ASSIGNED TASK:
Among the records, start at the line containing "Disclaimers" and end with the line containing "[C13] Android Auto™". Write out those lines again, changing "USB connection" to "USB cable connection" and leaving all else unchanged.

PROVIDED DATA:

•••••

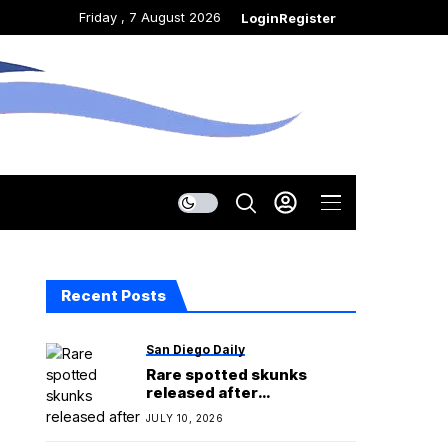
Friday , 7 August 2026
Login
Register
Recent Posts
San Diego Daily
Rare spotted skunks
released after
rehabilitation in San Diego
JULY 10, 2026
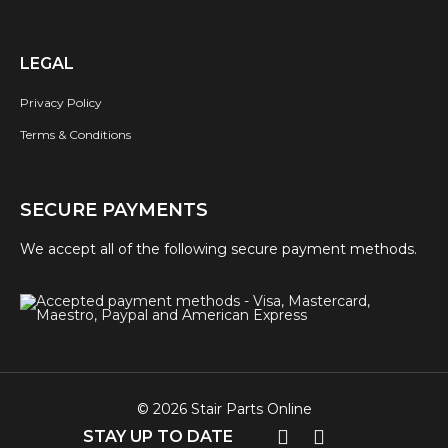
LEGAL
Privacy Policy
Terms & Conditions
SECURE PAYMENTS
We accept all of the following secure payment methods.
© 2026 Stair Parts Online
STAY UP TO DATE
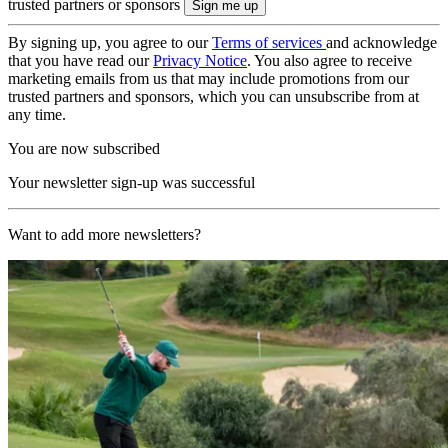
trusted partners or sponsors
By signing up, you agree to our
Terms of services
and acknowledge
that you have read our
Privacy Notice
. You also agree to receive
marketing emails from us that may include promotions from our
trusted partners and sponsors, which you can unsubscribe from at
any time.
You are now subscribed
Your newsletter sign-up was successful
Want to add more newsletters?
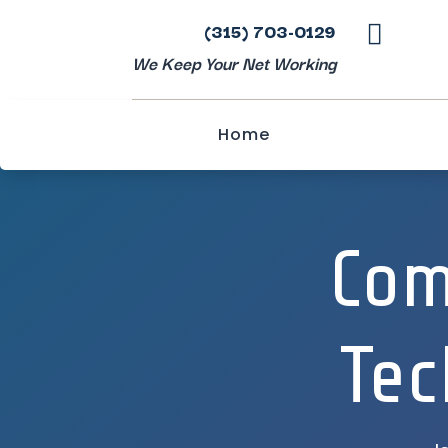
(315) 703-0129

We Keep Your Net Working
Home
Com
Tec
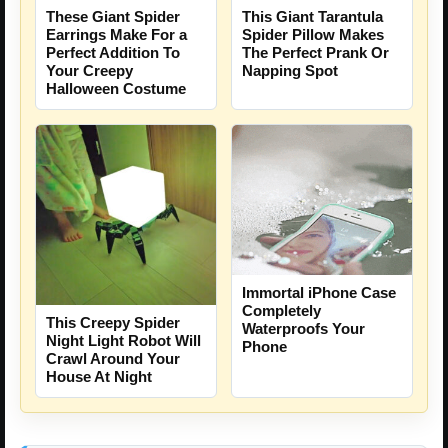
These Giant Spider
This Giant Tarantula
Earrings Make For a
Spider Pillow Makes
Perfect Addition To
The Perfect Prank Or
Your Creepy
Napping Spot
Halloween Costume
Immortal iPhone Case
Completely
This Creepy Spider
Waterproofs Your
Night Light Robot Will
Phone
Crawl Around Your
House At Night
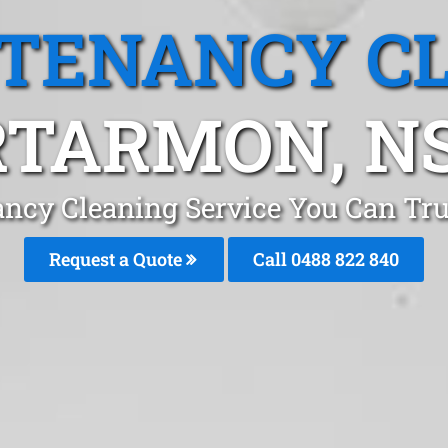
 TENANCY C
RTARMON, N
ancy Cleaning Service You Can Tr
Request a Quote
Call 0488 822 840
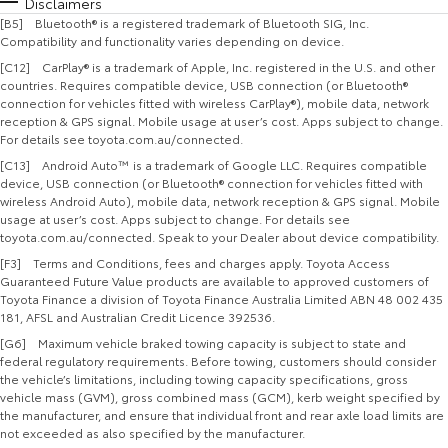
Disclaimers
[B5] Bluetooth® is a registered trademark of Bluetooth SIG, Inc.
Compatibility and functionality varies depending on device.
[C12] CarPlay® is a trademark of Apple, Inc. registered in the U.S. and other
countries. Requires compatible device, USB connection (or Bluetooth®
connection for vehicles fitted with wireless CarPlay®), mobile data, network
reception & GPS signal. Mobile usage at user’s cost. Apps subject to change.
For details see toyota.com.au/connected.
[C13] Android Auto™ is a trademark of Google LLC. Requires compatible
device, USB connection (or Bluetooth® connection for vehicles fitted with
wireless Android Auto), mobile data, network reception & GPS signal. Mobile
usage at user’s cost. Apps subject to change. For details see
toyota.com.au/connected. Speak to your Dealer about device compatibility.
[F3] Terms and Conditions, fees and charges apply. Toyota Access
Guaranteed Future Value products are available to approved customers of
Toyota Finance a division of Toyota Finance Australia Limited ABN 48 002 435
181, AFSL and Australian Credit Licence 392536.
[G6] Maximum vehicle braked towing capacity is subject to state and
federal regulatory requirements. Before towing, customers should consider
the vehicle’s limitations, including towing capacity specifications, gross
vehicle mass (GVM), gross combined mass (GCM), kerb weight specified by
the manufacturer, and ensure that individual front and rear axle load limits are
not exceeded as also specified by the manufacturer.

•••••

OUTPUT FOR THIS EXERCISE:
Disclaimers
[B5] Bluetooth® is a registered trademark of Bluetooth SIG, Inc.
Compatibility and functionality varies depending on device.
[C12] CarPlay® is a trademark of Apple, Inc. registered in the U.S. and other
countries. Requires compatible device, USB cable connection (or Bluetooth®
connection for vehicles fitted with wireless CarPlay®), mobile data, network
reception & GPS signal. Mobile usage at user’s cost. Apps subject to change.
For details see toyota.com.au/connected.
[C13] Android Auto™ is a trademark of Google LLC. Requires compatible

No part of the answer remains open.